● ASSIGNED TASK
Will you copy the data word for word, starting at the line that contains "Donnerstag, 06. August 2026 8" and continuing through the final line of the data, with both of those lines included and the pictures left out?

(Beginning of THE DATA)

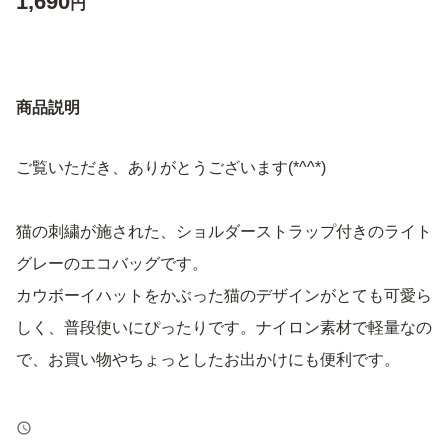
1,690
円
商品説明
ご覧いただき、ありがとうございます(*^^*)
猫の刺繍が施された、ショルダーストラップ付きのライト
グレーのエコバッグです。
カウボーイハットをかぶった猫のデザインがとても可愛ら
しく、普段使いにぴったりです。ナイロン素材で軽量なの
で、お買い物やちょっとしたお出かけにも便利です。
※猫を飼っています。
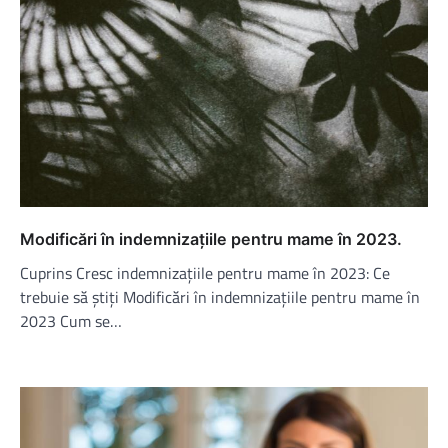
Modificări în indemnizațiile pentru mame în 2023.
Cuprins Cresc indemnizațiile pentru mame în 2023: Ce
trebuie să știți Modificări în indemnizațiile pentru mame în
2023 Cum se…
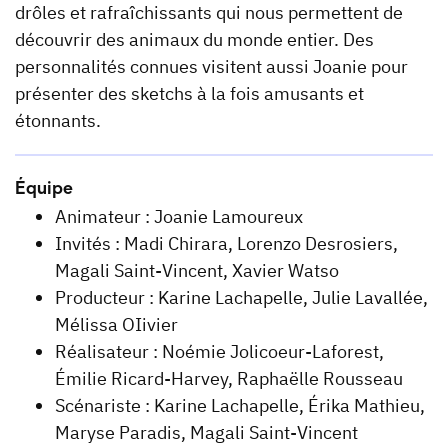
drôles et rafraîchissants qui nous permettent de
découvrir des animaux du monde entier. Des
personnalités connues visitent aussi Joanie pour
présenter des sketchs à la fois amusants et
étonnants.
Équipe
Animateur : Joanie Lamoureux
Invités : Madi Chirara, Lorenzo Desrosiers,
Magali Saint-Vincent, Xavier Watso
Producteur : Karine Lachapelle, Julie Lavallée,
Mélissa OIivier
Réalisateur : Noémie Jolicoeur-Laforest,
Émilie Ricard-Harvey, Raphaëlle Rousseau
Scénariste : Karine Lachapelle, Érika Mathieu,
Maryse Paradis, Magali Saint-Vincent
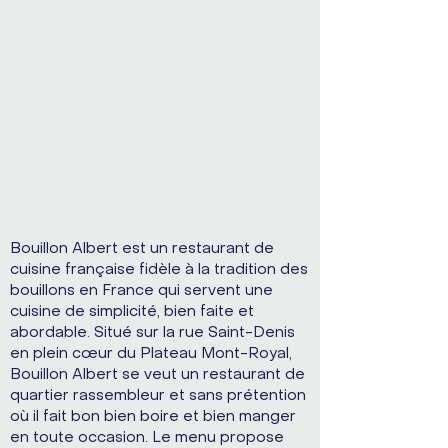
Bouillon Albert est un restaurant de
cuisine française fidèle à la tradition des
bouillons en France qui servent une
cuisine de simplicité, bien faite et
abordable. Situé sur la rue Saint-Denis
en plein cœur du Plateau Mont-Royal,
Bouillon Albert se veut un restaurant de
quartier rassembleur et sans prétention
où il fait bon bien boire et bien manger
en toute occasion. Le menu propose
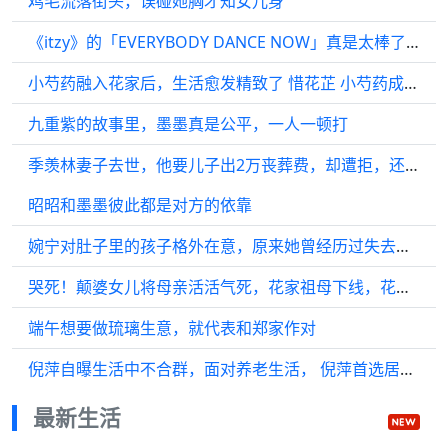
鸡毛流落街头，误碰她胸才知女儿身
《itzy》的「EVERYBODY DANCE NOW」真是太棒了，让人忍不住跟着节奏舞动起来
小芍药融入花家后，生活愈发精致了 惜花芷 小芍药成为花家人后…
九重紫的故事里，墨墨真是公平，一人一顿打
季羡林妻子去世，他要儿子出2万丧葬费，却遭拒，还被断绝父子关系，13年没来往
昭昭和墨墨彼此都是对方的依靠
婉宁对肚子里的孩子格外在意，原来她曾经历过失去孩子的痛楚
哭死！颠婆女儿将母亲活活气死，花家祖母下线，花芷为祖母报仇
端午想要做琉璃生意，就代表和郑家作对
倪萍自曝生活中不合群，面对养老生活， 倪萍首选居家养老
最新生活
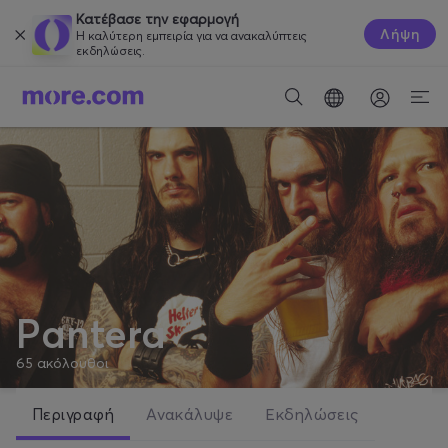
Κατέβασε την εφαρμογή
Λήψη
Η καλύτερη εμπειρία για να ανακαλύπτεις
εκδηλώσεις.
Pantera
65
ακόλουθοι
Περιγραφή
Ανακάλυψε
Εκδηλώσεις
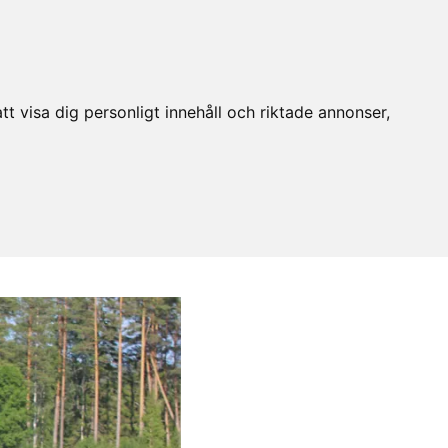
t visa dig personligt innehåll och riktade annonser,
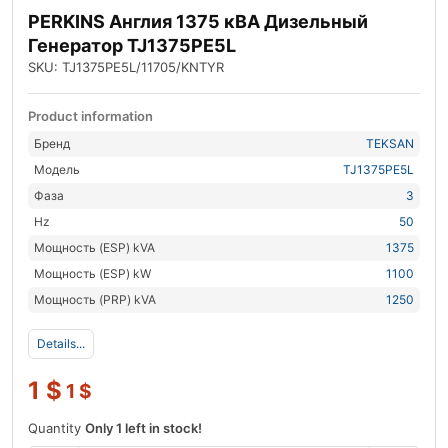
PERKINS Англия 1375 кВА Дизельный
Генератор TJ1375PE5L
SKU: TJ1375PE5L/11705/KNTYR
Product information
Бренд
TEKSAN
Модель
TJ1375PE5L
Фаза
3
Hz
50
Мощность (ESP) kVA
1375
Мощность (ESP) kW
1100
Мощность (PRP) kVA
1250
Details...
1
$
1
$
Quantity
Only 1 left in stock!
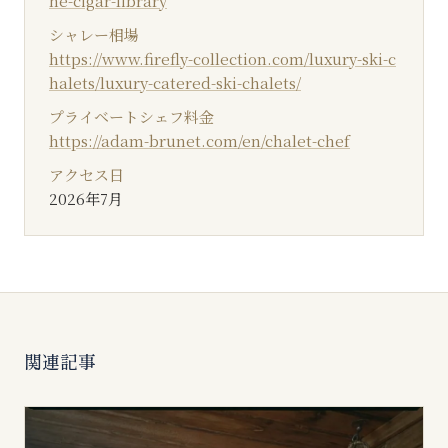
he-cigar-library
シャレー相場
https://www.firefly-collection.com/luxury-ski-c
halets/luxury-catered-ski-chalets/
プライベートシェフ料金
https://adam-brunet.com/en/chalet-chef
アクセス日
2026年7月
関連記事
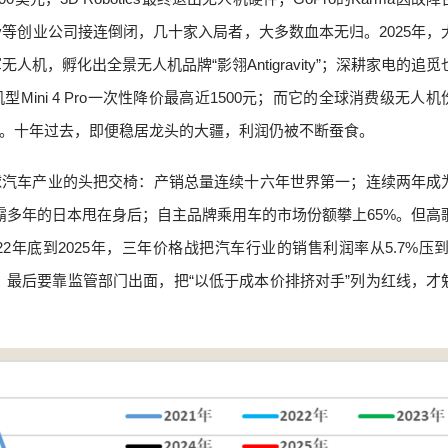
ily等创业公司接连倒闭，几十家入局者，大多数血本无归。2025年，
人机，孵化出全景无人机品牌“影翎Antigravity”；深耕家电的追
ini 4 Pro一次性降价最高近1500元；而它的全球消费级无人机
。十年过去，即便稳居龙头的大疆，利润仍被不断蚕食。
球汽车产业的头把交椅：产销总量连续十六年世界第一；连续两年成
把称霸多年的日本甩在身后；自主品牌乘用车的市场份额攀上65%。但高
2年底到2025年，三年价格战把汽车行业的销售利润率从5.7%压到
；最后要靠监管部门出面，把“以低于成本价排挤对手”列为红线，才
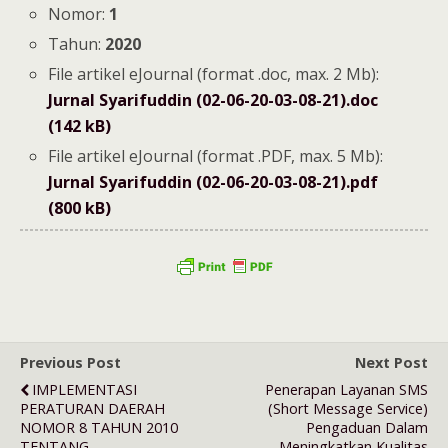
Nomor:
1
Tahun:
2020
File artikel eJournal (format .doc, max. 2 Mb):
Jurnal Syarifuddin (02-06-20-03-08-21).doc
(142 kB)
File artikel eJournal (format .PDF, max. 5 Mb):
Jurnal Syarifuddin (02-06-20-03-08-21).pdf
(800 kB)
Previous Post
Next Post
IMPLEMENTASI
Penerapan Layanan SMS
PERATURAN DAERAH
(Short Message Service)
NOMOR 8 TAHUN 2010
Pengaduan Dalam
TENTANG
Meningkatkan Kualitas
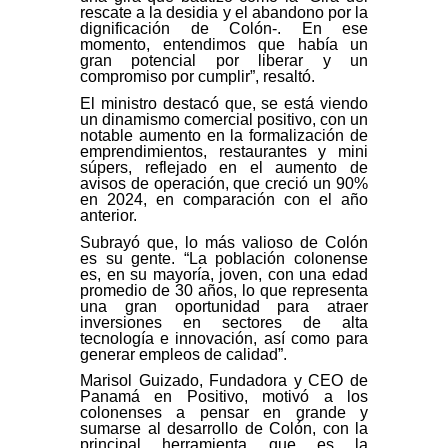
rescate a la desidia y el abandono por la
dignificación de Colón-. En ese
momento, entendimos que había un
gran potencial por liberar y un
compromiso por cumplir”, resaltó.
El ministro destacó que, se está viendo
un dinamismo comercial positivo, con un
notable aumento en la formalización de
emprendimientos, restaurantes y mini
súpers, reflejado en el aumento de
avisos de operación, que creció un 90%
en 2024, en comparación con el año
anterior.
Subrayó que, lo más valioso de Colón
es su gente. “La población colonense
es, en su mayoría, joven, con una edad
promedio de 30 años, lo que representa
una gran oportunidad para atraer
inversiones en sectores de alta
tecnología e innovación, así como para
generar empleos de calidad”.
Marisol Guizado, Fundadora y CEO de
Panamá en Positivo, motivó a los
colonenses a pensar en grande y
sumarse al desarrollo de Colón, con la
principal herramienta que es la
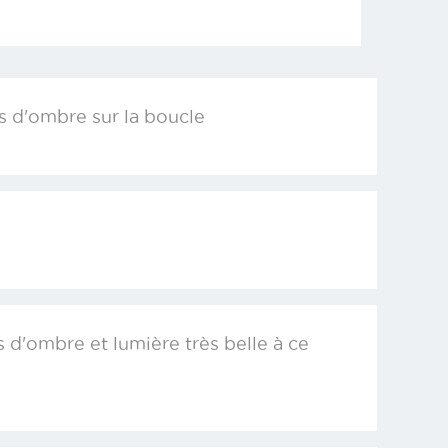
as d'ombre sur la boucle
as d'ombre et lumière très belle à ce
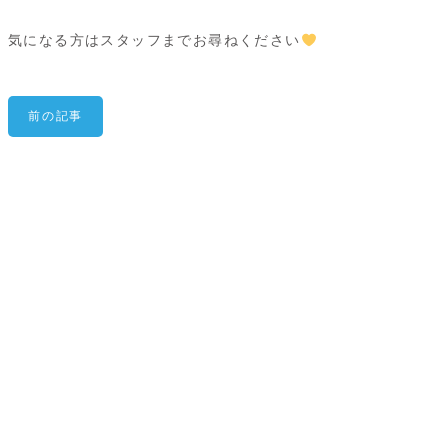
気になる方はスタッフまでお尋ねください
前の記事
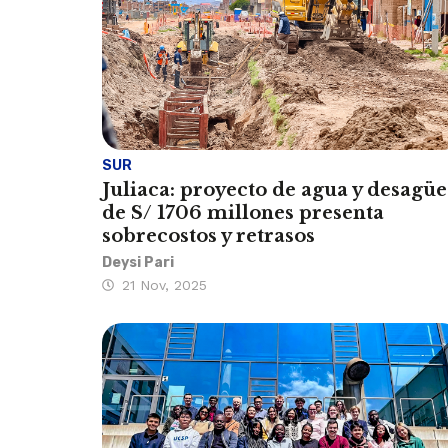
SUR
Juliaca: proyecto de agua y desagüe
de S/ 1706 millones presenta
sobrecostos y retrasos
Deysi Pari
21 Nov, 2025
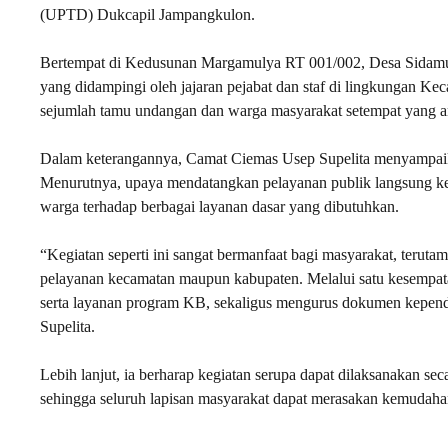
(UPTD) Dukcapil Jampangkulon.
Bertempat di Kedusunan Margamulya RT 001/002, Desa Sidamulya
yang didampingi oleh jajaran pejabat dan staf di lingkungan Ke
sejumlah tamu undangan dan warga masyarakat setempat yang an
Dalam keterangannya, Camat Ciemas Usep Supelita menyampaikan 
Menurutnya, upaya mendatangkan pelayanan publik langsung ke
warga terhadap berbagai layanan dasar yang dibutuhkan.
“Kegiatan seperti ini sangat bermanfaat bagi masyarakat, terut
pelayanan kecamatan maupun kabupaten. Melalui satu kesempata
serta layanan program KB, sekaligus mengurus dokumen kependu
Supelita.
Lebih lanjut, ia berharap kegiatan serupa dapat dilaksanakan s
sehingga seluruh lapisan masyarakat dapat merasakan kemudahan 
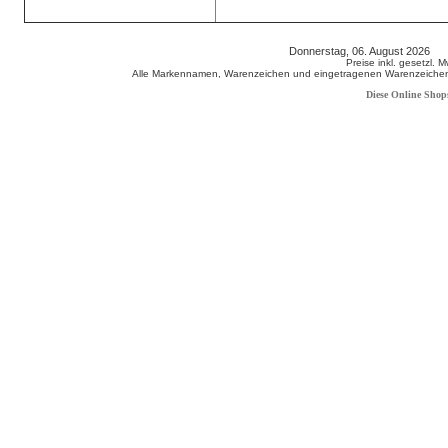
Donnerstag, 06. August 2026 8
Preise inkl. gesetzl. 
Alle Markennamen, Warenzeichen und eingetragenen Warenzeichen s
Diese Online Shop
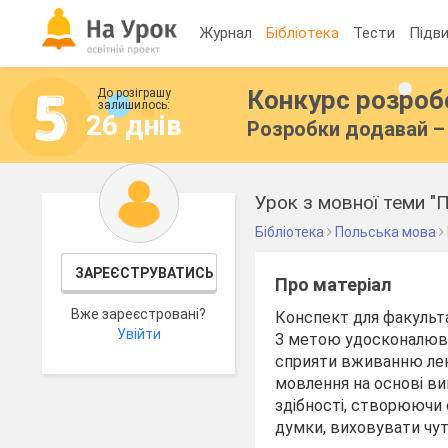
Журнал
Бібліотека
Тести
Підви
Конкурс розро
До розіграшу
залишилось:
26 днів
Розробки додавай – 
Урок з мовної теми "П
Бібліотека
Польська мова
ЗАРЕЄСТРУВАТИСЬ
Про матеріал
Вже зареєстровані?
Конспект для факульта
Увійти
З метою удосконалюват
сприяти вживанню лекс
мовлення на основі ви
здібності, створюючи 
думки, виховувати чут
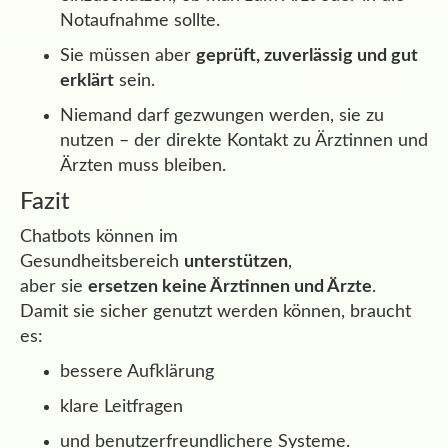
Notaufnahme sollte.
Sie müssen aber
geprüft, zuverlässig und gut
erklärt
sein.
Niemand darf gezwungen werden, sie zu
nutzen – der direkte Kontakt zu Ärztinnen und
Ärzten muss bleiben.
Fazit
Chatbots können im
Gesundheitsbereich
unterstützen
,
aber sie
ersetzen keine Ärztinnen und Ärzte
.
Damit sie sicher genutzt werden können, braucht
es:
bessere Aufklärung
klare Leitfragen
und benutzerfreundlichere Systeme.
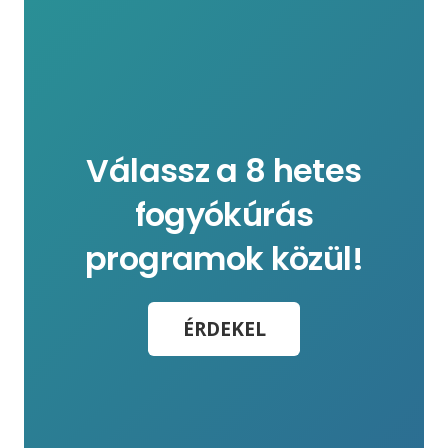
Válassz a 8 hetes
fogyókúrás
programok közül!
ÉRDEKEL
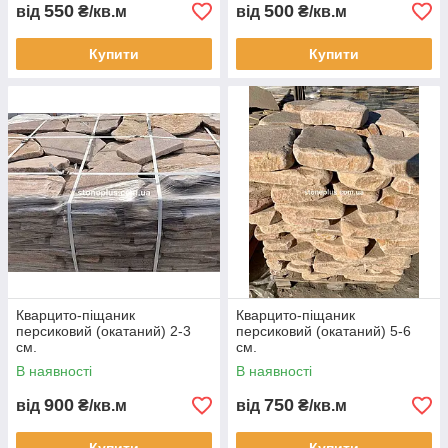
550
500
від
₴/кв.м
від
₴/кв.м
Купити
Купити
Кварцито-піщаник
Кварцито-піщаник
персиковий (окатаний) 2-3
персиковий (окатаний) 5-6
см.
см.
В наявності
В наявності
900
750
від
₴/кв.м
від
₴/кв.м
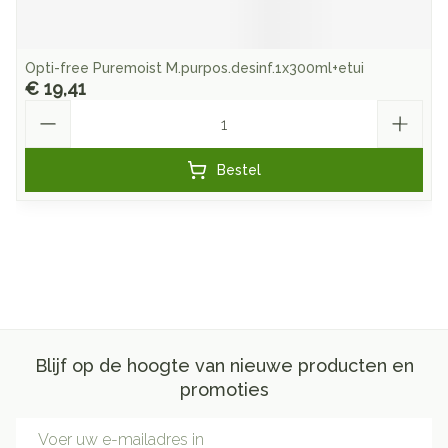
Opti-free Puremoist M.purpos.desinf.1x300ml+etui
€ 19,41
Aantal
Bestel
Blijf op de hoogte van nieuwe producten en
promoties
E-mail adres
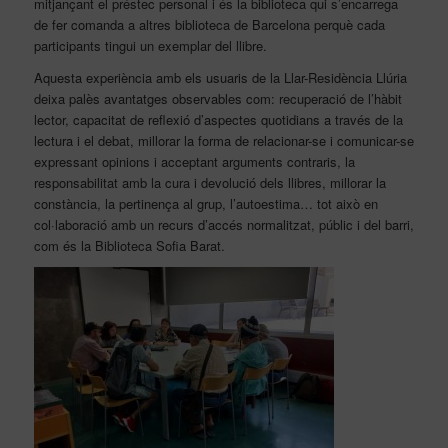
mitjançant el préstec personal i és la biblioteca qui s’encarrega
de fer comanda a altres biblioteca de Barcelona perquè cada
participants tingui un exemplar del llibre.
Aquesta experiència amb els usuaris de la Llar-Residència Llúria
deixa palès avantatges observables com: recuperació de l’hàbit
lector, capacitat de reflexió d’aspectes quotidians a través de la
lectura i el debat, millorar la forma de relacionar-se i comunicar-se
expressant opinions i acceptant arguments contraris, la
responsabilitat amb la cura i devolució dels llibres, millorar la
constància, la pertinença al grup, l’autoestima… tot això en
col·laboració amb un recurs d’accés normalitzat, públic i del barri,
com és la Biblioteca Sofia Barat.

(End of THE DATA)

● SOLUTION FOR THIS PROBLEM
Donnerstag, 06. August 2026 8
Preise inkl. gesetzl. 
Alle Markennamen, Warenzeichen und eingetragenen Warenzeichen s
Diese Online Shop
Журнал
Бібліотека
Тести
Підви
Конкурс розро
До розіграшу
залишилось:
26 днів
Розробки додавай – 
Урок з мовної теми "П
Бібліотека
Польська мова
ЗАРЕЄСТРУВАТИСЬ
Про матеріал
Вже зареєстровані?
Конспект для факульта
Увійти
З метою удосконалюват
сприяти вживанню лекс
мовлення на основі ви
здібності, створюючи 
думки, виховувати чут
Notaufnahme sollte.
Sie müssen aber
geprüft, zuverlässig und gut
erklärt
sein.
Niemand darf gezwungen werden, sie zu
nutzen – der direkte Kontakt zu Ärztinnen und
Ärzten muss bleiben.
Fazit
Chatbots können im
Gesundheitsbereich
unterstützen
,
aber sie
ersetzen keine Ärztinnen und Ärzte
.
Damit sie sicher genutzt werden können, braucht
es:
bessere Aufklärung
klare Leitfragen
und benutzerfreundlichere Systeme.
Válassz a 8 hetes
fogyókúrás
programok közül!
ÉRDEKEL
550
500
від
₴/кв.м
від
₴/кв.м
Купити
Купити
Кварцито-піщаник
Кварцито-піщаник
персиковий (окатаний) 2-3
персиковий (окатаний) 5-6
см.
см.
В наявності
В наявності
900
750
від
₴/кв.м
від
₴/кв.м
Opti-free Puremoist M.purpos.desinf.1x300ml+etui
€ 19,41
Aantal
Bestel
Blijf op de hoogte van nieuwe producten en
promoties
E-mail adres
mitjançant el préstec personal i és la biblioteca qui s’encarrega
de fer comanda a altres biblioteca de Barcelona perquè cada
participants tingui un exemplar del llibre.
Aquesta experiència amb els usuaris de la Llar-Residència Llúria
deixa palès avantatges observables com: recuperació de l’hàbit
lector, capacitat de reflexió d’aspectes quotidians a través de la
lectura i el debat, millorar la forma de relacionar-se i comunicar-se
expressant opinions i acceptant arguments contraris, la
responsabilitat amb la cura i devolució dels llibres, millorar la
constància, la pertinença al grup, l’autoestima… tot això en
col·laboració amb un recurs d’accés normalitzat, públic i del barri,
com és la Biblioteca Sofia Barat.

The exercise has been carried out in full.